マウスピースによる矯正治療では、ワイヤーによる矯正治療よりも患者さんが感じる痛みが少ないと言われています。
矯正中に感じる痛みとは大きくわけて、「歯が動く痛み」と「矯正装置が口の中に当たる痛み」のふたつがあります。
ワイヤー矯正に比べて、マウスピースではそのどちらの痛みも緩和されています。また、症状によっては歯並びが原因で出る痛みもありますが、マウスピースは装着することでその問題にも対応できます。
冒頭でも述べた通り、矯正中に感じる痛みは原因別でいくつかに分けることができます。以下ではその痛みについて述べていきます。
矯正治療では、使用する矯正装置がどのようなものであれ、歯を動かしていく際の原理は変わりません。
歯に人為的な力を加えていくことで、歯槽部(歯が固定されている部分)に変化を与えていきます。矯正装置を付けてすぐの時期や矯正装置の調整を行った後にはこの痛みが出ますが、しばらくするとほとんど痛くなくなります。
表側ワイヤー矯正では、ブラケットやワイヤを歯の表面に設置していきます。そのため、装置が常に頬の裏側や唇にあたって切ってしまったり、絶えず口内炎ができたり…と口腔内の傷が絶えない方もいます。薬による対処や慣れによってこの痛みも軽減はされていますが、辛いことは確かです。

課題 – 上に示したマウスピース矯正の痛みに関する文章を、一字も変えずに全文抜き出せ。

抜粋データ –
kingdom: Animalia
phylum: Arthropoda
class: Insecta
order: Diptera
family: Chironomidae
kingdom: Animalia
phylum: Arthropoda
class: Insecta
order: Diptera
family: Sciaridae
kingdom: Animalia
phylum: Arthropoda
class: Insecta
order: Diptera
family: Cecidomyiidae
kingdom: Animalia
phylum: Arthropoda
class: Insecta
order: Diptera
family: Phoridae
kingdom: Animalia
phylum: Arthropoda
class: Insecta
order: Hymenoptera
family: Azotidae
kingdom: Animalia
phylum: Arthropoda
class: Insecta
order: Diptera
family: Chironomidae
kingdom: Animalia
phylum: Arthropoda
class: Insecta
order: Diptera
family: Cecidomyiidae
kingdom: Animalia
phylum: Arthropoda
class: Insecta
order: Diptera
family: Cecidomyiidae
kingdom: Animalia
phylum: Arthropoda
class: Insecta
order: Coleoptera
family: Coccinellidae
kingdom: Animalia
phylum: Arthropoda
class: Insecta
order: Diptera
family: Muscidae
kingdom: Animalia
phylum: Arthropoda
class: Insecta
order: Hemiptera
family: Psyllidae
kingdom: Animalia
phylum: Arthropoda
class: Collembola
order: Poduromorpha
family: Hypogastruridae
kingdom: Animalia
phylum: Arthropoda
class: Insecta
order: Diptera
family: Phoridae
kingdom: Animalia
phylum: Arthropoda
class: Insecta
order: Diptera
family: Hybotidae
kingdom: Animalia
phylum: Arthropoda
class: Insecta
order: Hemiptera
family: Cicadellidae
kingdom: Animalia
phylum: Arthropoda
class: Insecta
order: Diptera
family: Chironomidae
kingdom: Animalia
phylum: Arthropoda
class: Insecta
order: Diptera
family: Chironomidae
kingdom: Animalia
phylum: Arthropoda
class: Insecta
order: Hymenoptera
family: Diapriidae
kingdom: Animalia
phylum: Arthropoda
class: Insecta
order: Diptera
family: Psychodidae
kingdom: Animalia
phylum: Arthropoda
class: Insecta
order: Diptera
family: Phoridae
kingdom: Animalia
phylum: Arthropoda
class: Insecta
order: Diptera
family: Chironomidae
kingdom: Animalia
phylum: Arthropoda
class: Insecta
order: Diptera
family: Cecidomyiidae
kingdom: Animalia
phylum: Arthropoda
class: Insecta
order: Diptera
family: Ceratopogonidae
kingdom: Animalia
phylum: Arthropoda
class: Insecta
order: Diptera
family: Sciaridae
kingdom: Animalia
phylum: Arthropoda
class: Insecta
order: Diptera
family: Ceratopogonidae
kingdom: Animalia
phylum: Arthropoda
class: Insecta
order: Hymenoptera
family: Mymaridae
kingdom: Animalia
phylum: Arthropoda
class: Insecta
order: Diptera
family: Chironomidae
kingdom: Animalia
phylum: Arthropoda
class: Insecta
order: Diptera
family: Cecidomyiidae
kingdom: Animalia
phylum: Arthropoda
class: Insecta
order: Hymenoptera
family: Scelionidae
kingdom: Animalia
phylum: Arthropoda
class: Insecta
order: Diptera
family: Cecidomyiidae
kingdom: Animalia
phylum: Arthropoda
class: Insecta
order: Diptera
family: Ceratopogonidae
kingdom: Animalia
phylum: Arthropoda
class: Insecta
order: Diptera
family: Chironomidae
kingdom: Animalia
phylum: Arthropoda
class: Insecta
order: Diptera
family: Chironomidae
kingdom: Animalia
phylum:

解答例 –
マウスピースによる矯正治療では、ワイヤーによる矯正治療よりも患者さんが感じる痛みが少ないと言われています。
矯正中に感じる痛みとは大きくわけて、「歯が動く痛み」と「矯正装置が口の中に当たる痛み」のふたつがあります。
ワイヤー矯正に比べて、マウスピースではそのどちらの痛みも緩和されています。また、症状によっては歯並びが原因で出る痛みもありますが、マウスピースは装着することでその問題にも対応できます。
冒頭でも述べた通り、矯正中に感じる痛みは原因別でいくつかに分けることができます。以下ではその痛みについて述べていきます。
矯正治療では、使用する矯正装置がどのようなものであれ、歯を動かしていく際の原理は変わりません。
歯に人為的な力を加えていくことで、歯槽部(歯が固定されている部分)に変化を与えていきます。矯正装置を付けてすぐの時期や矯正装置の調整を行った後にはこの痛みが出ますが、しばらくするとほとんど痛くなくなります。
表側ワイヤー矯正では、ブラケットやワイヤを歯の表面に設置していきます。そのため、装置が常に頬の裏側や唇にあたって切ってしまったり、絶えず口内炎ができたり…と口腔内の傷が絶えない方もいます。薬による対処や慣れによってこの痛みも軽減はされていますが、辛いことは確かです。